● **ACTIVITY 1**
Summarize the meeting summary in two sentences.
● **ACTIVITY 2**
Reproduce the meeting summary word for word, starting at "The speakers then" and ending at "a few months.".

● **EXCERPTED TEXT**

The speakers then took a number of questions and comments from attendees before inviting one-on-one discussion and use of comment cards. Asked about property acquisition for the bowtie at Harrison and Epworth, Ms. Jenkins and Ms. Bartley noted that the acquisition of private property was not proposed or recommended by the Coalition and is not part of the design for the space. In response to a question about process for design selection, Mr. Shuckman and Ms. Bartley responded that it would involve community input, Department of Traffic and Engineering input, and a review of budget, functional, and technical elements. All of this will be synthesized and then come back to the Coalition and the community for feedback. The intent is to have  the plan developed within a few months.

Extracted records
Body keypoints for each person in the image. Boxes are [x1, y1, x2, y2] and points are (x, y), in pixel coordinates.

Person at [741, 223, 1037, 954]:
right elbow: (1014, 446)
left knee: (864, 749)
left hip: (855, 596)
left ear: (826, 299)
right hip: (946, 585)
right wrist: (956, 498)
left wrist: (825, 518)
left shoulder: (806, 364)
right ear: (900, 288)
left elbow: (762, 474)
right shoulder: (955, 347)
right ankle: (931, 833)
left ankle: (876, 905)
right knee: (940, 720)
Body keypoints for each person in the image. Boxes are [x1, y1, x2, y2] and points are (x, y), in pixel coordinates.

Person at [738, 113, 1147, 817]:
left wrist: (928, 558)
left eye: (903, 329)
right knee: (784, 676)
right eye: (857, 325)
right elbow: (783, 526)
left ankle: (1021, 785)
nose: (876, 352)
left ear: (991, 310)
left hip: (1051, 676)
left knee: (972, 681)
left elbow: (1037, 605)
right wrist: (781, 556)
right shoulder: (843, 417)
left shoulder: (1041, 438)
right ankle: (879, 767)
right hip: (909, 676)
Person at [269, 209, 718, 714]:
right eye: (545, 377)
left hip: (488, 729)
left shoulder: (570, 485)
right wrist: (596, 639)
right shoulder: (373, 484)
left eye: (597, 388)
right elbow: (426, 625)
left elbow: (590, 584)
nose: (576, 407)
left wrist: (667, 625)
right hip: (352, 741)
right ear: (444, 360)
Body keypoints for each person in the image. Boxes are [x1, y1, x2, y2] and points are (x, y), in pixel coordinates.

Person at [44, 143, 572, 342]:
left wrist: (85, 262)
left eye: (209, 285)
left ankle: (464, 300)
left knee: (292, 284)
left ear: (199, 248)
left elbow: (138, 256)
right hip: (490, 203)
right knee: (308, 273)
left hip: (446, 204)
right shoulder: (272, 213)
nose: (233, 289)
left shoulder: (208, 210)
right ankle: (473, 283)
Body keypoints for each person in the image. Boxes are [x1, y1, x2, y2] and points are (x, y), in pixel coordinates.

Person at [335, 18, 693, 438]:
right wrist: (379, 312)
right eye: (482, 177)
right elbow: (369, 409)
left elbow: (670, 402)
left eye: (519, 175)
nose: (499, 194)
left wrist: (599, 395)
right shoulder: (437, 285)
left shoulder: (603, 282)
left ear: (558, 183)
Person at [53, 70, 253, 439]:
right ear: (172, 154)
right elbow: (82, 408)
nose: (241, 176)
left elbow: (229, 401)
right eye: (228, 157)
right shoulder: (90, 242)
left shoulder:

● **RESPONSE BOX 1**
After taking questions and comments from attendees, the speakers said that acquiring private property for the bowtie at Harrison and Epworth was not proposed or recommended by the Coalition and is not part of the design. They explained that design selection will involve community input, Department of Traffic and Engineering input, and a review of budget, functional, and technical elements, with the results going back to the Coalition and the community for feedback and a plan intended within a few months.

● **RESPONSE BOX 2**
The speakers then took a number of questions and comments from attendees before inviting one-on-one discussion and use of comment cards. Asked about property acquisition for the bowtie at Harrison and Epworth, Ms. Jenkins and Ms. Bartley noted that the acquisition of private property was not proposed or recommended by the Coalition and is not part of the design for the space. In response to a question about process for design selection, Mr. Shuckman and Ms. Bartley responded that it would involve community input, Department of Traffic and Engineering input, and a review of budget, functional, and technical elements. All of this will be synthesized and then come back to the Coalition and the community for feedback. The intent is to have  the plan developed within a few months.